Dans l'ache et le serpolet, cours-y, cours-y vite.
Sur les cornes du bélier, cours-y vite. Il va filer.
Sur le flot du sourcelet, cours-y, cours-y vite.
Sur les ramures du cervidé, cours-y vite. Il va filer.
Saute par-dessus la haie, cours-y vite... Il a filé.
»







P
ouvait-on agréer au fait que le gouverneur du sud profond était un fin rhéteur ? Assurément, il ne manquait de facultés ni à la rhétorique, ni à la dialectique, il était d'ailleurs ici d'avantage question de la seconde notion que de la première.

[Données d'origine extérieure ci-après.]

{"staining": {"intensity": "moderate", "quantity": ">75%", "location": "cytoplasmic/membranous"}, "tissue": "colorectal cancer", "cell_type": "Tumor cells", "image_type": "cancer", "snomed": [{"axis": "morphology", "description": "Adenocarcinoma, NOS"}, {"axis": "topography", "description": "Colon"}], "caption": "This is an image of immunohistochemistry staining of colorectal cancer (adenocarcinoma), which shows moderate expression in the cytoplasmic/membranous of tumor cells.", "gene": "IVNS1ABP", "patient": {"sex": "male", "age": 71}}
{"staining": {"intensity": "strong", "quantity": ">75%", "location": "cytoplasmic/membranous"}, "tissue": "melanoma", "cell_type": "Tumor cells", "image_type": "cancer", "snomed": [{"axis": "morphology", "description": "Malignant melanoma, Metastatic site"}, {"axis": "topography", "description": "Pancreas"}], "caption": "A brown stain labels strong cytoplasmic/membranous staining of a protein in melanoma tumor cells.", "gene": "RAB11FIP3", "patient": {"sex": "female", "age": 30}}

Non, il ne cherchait point à altérer ou influencer l'esprit de son curieux interlocuteur, il estimait ne pas être dans un rapport de force, mais bien plus dans une dialogue courtois, à la truculente corolle et aux racines étonnamment spirituelles. Qui diable aurait subodoré tenir une telle conversation dans une sylphe enchanteresse, en ce jour d'une chasse à courre qui dégorgeait de condescendance ? Certainement pas Gabran, qui en était le premier abasourdi. Pas moins ébaudi, toutefois, car il avait la chagrine impression que les gens, du moins ceux que l'on nommait dignitaires, ne prenaient plus le temps à ce genre de discussion légère. Les colloques ne s'embarrassaient plus de chimères, tout n'était plus que palabres, flux verbaux oiseux à n'en plus finir pour finalement, ne rien dire... Ou guère grand chose. Qui plus est, le laird ne discutait pas folklore gaélique avec n'importe lequel de ses sujets – en l'occurrence, le quidam face à lui n'en était pas un, mais il parvenait sans mal aucun à aviver sa curiosité ainsi que l'envie d'aller par-delà l'apparence du verbe, autrement dit, de labourer plus sérieusement le champ des conjectures concernant ce fameux Wanderer. Son intuition lui laissait entendre que son vis-à-vis ne dépréciait plus autant que cela fut antérieurement le cas cette rencontre inopinée, et qui devait toujours lui tirailler le mollet en une douleur heureusement adoucie par les bons soins de Darren. Peut-être se fourvoyait-il, mais le sylphe à la flavescente crinière semblait des plus attentifs, comme s'hydratant de ses paroles avec un intérêt non feint. Le fait de savoir écouter était une indéniable qualité, ce à quoi il n'était point contraint, contrairement à ce que les apparences suggéraient. Il n'était en aucun cas leur captif, bien qu'obligé de patienter pour le retour de sa monture, ses méninges n'étaient en rien ankylosées. Même s'il était en présence d'une sommité du royaume, il aurait hardiment pu couper court à tout contact communicatif et se languir du départ de chacun dans des directions opposées, avec l'espoir de ne plus croiser ce tartan d'orange et de sinople. Il aurait pu, mais il ne l'avait point fait, qu'importait alors qu'il se soit fait peu loquace jusqu'à présent.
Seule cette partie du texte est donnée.